Something I found surprising, on this card it states that the Royal National Life-Boat Institution was supported entirely by voluntary contributions.  60,000 lives rescued from shipwreck.

Long gone now, but the wonderful work those fellows did is not forgotten.
This hand tinted one from 1909 has a lot going on.  On the far left can be seen a camera obscura.  Next is either a changing hut or restaurant.  Then the building with the three windows on the side is the lifeboat house.  Then further down, and going down into the water is Mr. Fagg's Bathing carriage - more about that above.  Also, all along the beach cat be seen rowing boats for hire, plus a few bathing carriages, with allowed one to change inside, then step right into the sea with a modicum of modesty.
The camera obscura was the forerunner to the camera, and was a big hit at seaside resorts.  It consisted of a dark round room with a round table inside, and using light penetrating through a small hole and lenses, it was possible to obtain an image of the outside projected onto the table inside.  The picture of the inside of a camera obscura above is not the one at Folkestone, but is added to give you an idea of how they looked when in use.
It's hard to tell as it is in black & white, but it must have been a sunny day because the boat rentals were providing their customers with protection from the sun.  I am not sure if that is another camera obscura to the right of the Lifeboat House, it might have been, but it looks somewhat different to the one in the picture above.
This view, like the one above was taken from the Victoria Pier.  Isn't it nice to see the lifts busily working away on both sides?  Now that is something even I remember!
Oh now this one is clear enough to see everything in detail.  The building I was not sure about in the photo above is definitely a restaurant, as you can see people sitting at tables.  I see they also had a lounge bar to the right of it - probably for the men.  That really does look as if it could be another camera obscura to the right of the Lifeboat House doesn't it?  I think all that remains from this picture is the Marine Crescent arc of buildings on the right.  Possibly some on the Leas above are still there, but I don't think so.  The only buildings of that age still there now are Albion Villas, and it's possible they are on the far right with the two chimneys, but to the left, the first one of that age and height is what is now the Carlton Hotel and Leas Bar, and I think they are too far along to to be visible in this shot.
Lots of people on the pier on this day in 1912.  The buildings on the Leas were very sparce though weren't they?  Those were also the days when they kept the shrubbery trimmed so you could see them.  Do you remember the telescope that was on the Leas that you could put a coin in to get a closer look out to sea?  Well, the telescope is still there, but it looks directly into a forest these days!

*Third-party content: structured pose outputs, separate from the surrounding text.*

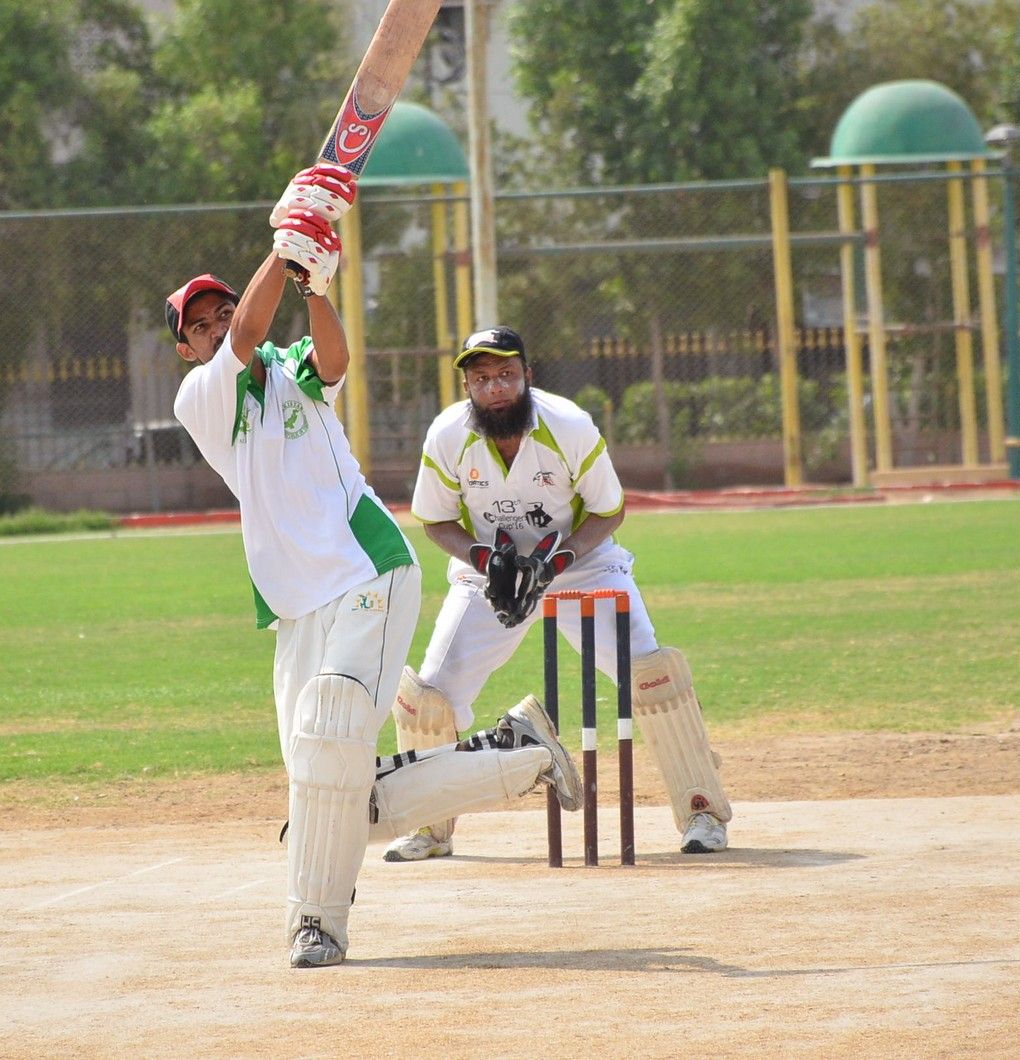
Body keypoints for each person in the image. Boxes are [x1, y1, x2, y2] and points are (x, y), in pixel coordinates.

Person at [166, 167, 579, 969]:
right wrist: (284, 243)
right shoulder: (203, 396)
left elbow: (333, 357)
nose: (215, 330)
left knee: (329, 745)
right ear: (186, 348)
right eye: (200, 327)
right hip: (296, 607)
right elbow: (247, 334)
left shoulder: (293, 371)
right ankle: (518, 752)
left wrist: (314, 286)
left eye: (220, 314)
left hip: (367, 573)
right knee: (326, 789)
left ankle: (315, 926)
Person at [385, 325, 734, 862]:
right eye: (482, 378)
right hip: (493, 571)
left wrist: (560, 559)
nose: (495, 387)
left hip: (581, 564)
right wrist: (485, 560)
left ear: (527, 376)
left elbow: (609, 509)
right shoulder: (448, 434)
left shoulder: (568, 424)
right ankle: (428, 826)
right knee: (428, 697)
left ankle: (702, 812)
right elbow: (434, 520)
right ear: (467, 386)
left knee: (652, 676)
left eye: (506, 374)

Picture on the right is courtesy the Legends of Folkestone Facebook page.
Mixed bathing again, showing the Victoria Pier in the background.  The lady in the foreground with a parasol reminds me somewhat of my sister Karol, but please don't tell her I said that!
A different view of the same area as above. 
A busy beach in 1913
Another view of that same cabin, plus the Victoria Pier, with people watching 'Venturesome Bathers'.
The gentleman who sent this card in 1907 tells the recipient "This is a ripping place for mixed bathing!"
Looks like some horseplay going on in this one!
A charming little photo of children playing at the water's edge in 1907.

The parents must have had to really watch their children in those days, if they fell over in all those clothes, the weight would have dragged them under!